── Selected text ──

Soundtrack album by Anirudh Ravichander
- Released: 24 September 2026
- Recorded: June 2025–September 2026
- Studios: Alburquerque Records, Chennai Mix Magic, Chennai
- Genre: Feature film soundtrack
- Length: 31:28
- Language: Telugu
- Label: Saregama
- Producer: Anirudh Ravichander

Anirudh Ravichander chronology
| DC (2026) | The Paradise (2026) | Jailer 2 (2026) |

Singles from The Paradise
- "Aaya Sher" Released: 24 February 2026; "Yeshanagula" Released: 29 August 2026; "Anjaana Anjaani" Released: 21 September 2026;

= The Paradise (soundtrack) =

2026 film soundtrack album

The Paradise is the soundtrack album composed by Anirudh Ravichander to the 2026 Telugu-language period action drama film of the same name directed by Srikanth Odela and produced by Sudhakar Cherukuri and Ishan Saksena under Sri Lakshmi Venkateshwara Cinemas and IVY Entertainment, starring Nani, Mohan Babu, Kayadu Lohar, Sonali Kulkarni and Raghav Juyal. The album featured nine tracks with lyrics written by Kasarla Shyam, Kittu Vissapragada, Devarkonda Bhikshapathi and Heisenberg. Led by three singles, the album was released under the Saregama label on 24 September 2026, day-and-date with the film's release.

== Background ==
The soundtrack is composed by Anirudh Ravichander, marking his first collaboration with Odela and third with Nani after Jersey and Nani's Gang Leader (both 2019). Anirudh's involvement was officially confirmed by the production house on his birthday, 16 October 2024. Odela considered working with Anirudh being "comfortable" praising him for understanding the musical sensibilities and delivering exactly what the director had intended. He affectionately called Anirudh "bakkodu" (lit. 'brother') during the film's promotions.

The music comprised of folk songs from Telangana and Andhra Pradesh deciphering it more "gritty" and "raw" matching the film's aesthetic. The album further accompanied popular folk singers performing the tracks. The Telugu folk song "Yeshanagula Kattameeda" had been recreated for this film. Speaking about that idea, Odela explained that he used to listen to the folk song when he was in his childhood and wanted to recreate that number in Dasara (2023) but could not do so. When he discussed about the idea of recreating "Yeshanagula" for this film, Anirudh accepted the offer.

───

→ **Job**:
According to the soundtrack text above, on what date did the production house officially confirm Anirudh Ravichander's involvement?

── Source data ──

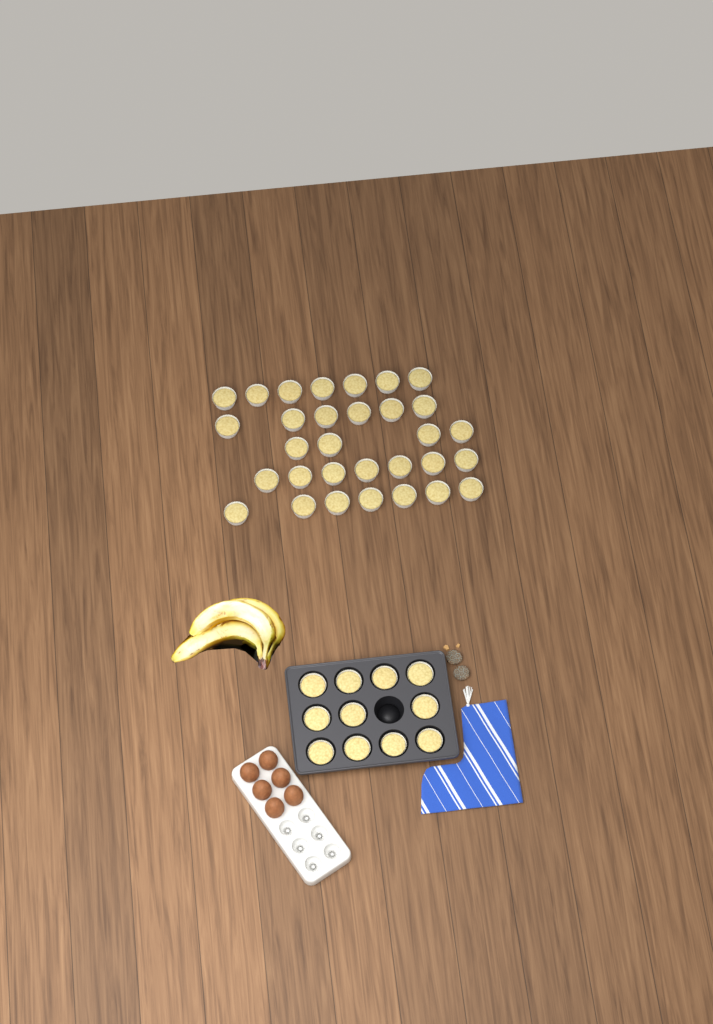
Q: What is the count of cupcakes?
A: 42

───

→ **Finished exercise**:
16 October 2024, his birthday.